Your task:
From the line containing "La lista negra de la educación" to the last line of the records, please reproduce every line exactly and nothing more.

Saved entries
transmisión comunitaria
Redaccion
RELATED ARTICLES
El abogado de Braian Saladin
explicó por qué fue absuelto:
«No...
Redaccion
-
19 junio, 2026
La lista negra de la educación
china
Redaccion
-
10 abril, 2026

Solution:
La lista negra de la educación
china
Redaccion
-
10 abril, 2026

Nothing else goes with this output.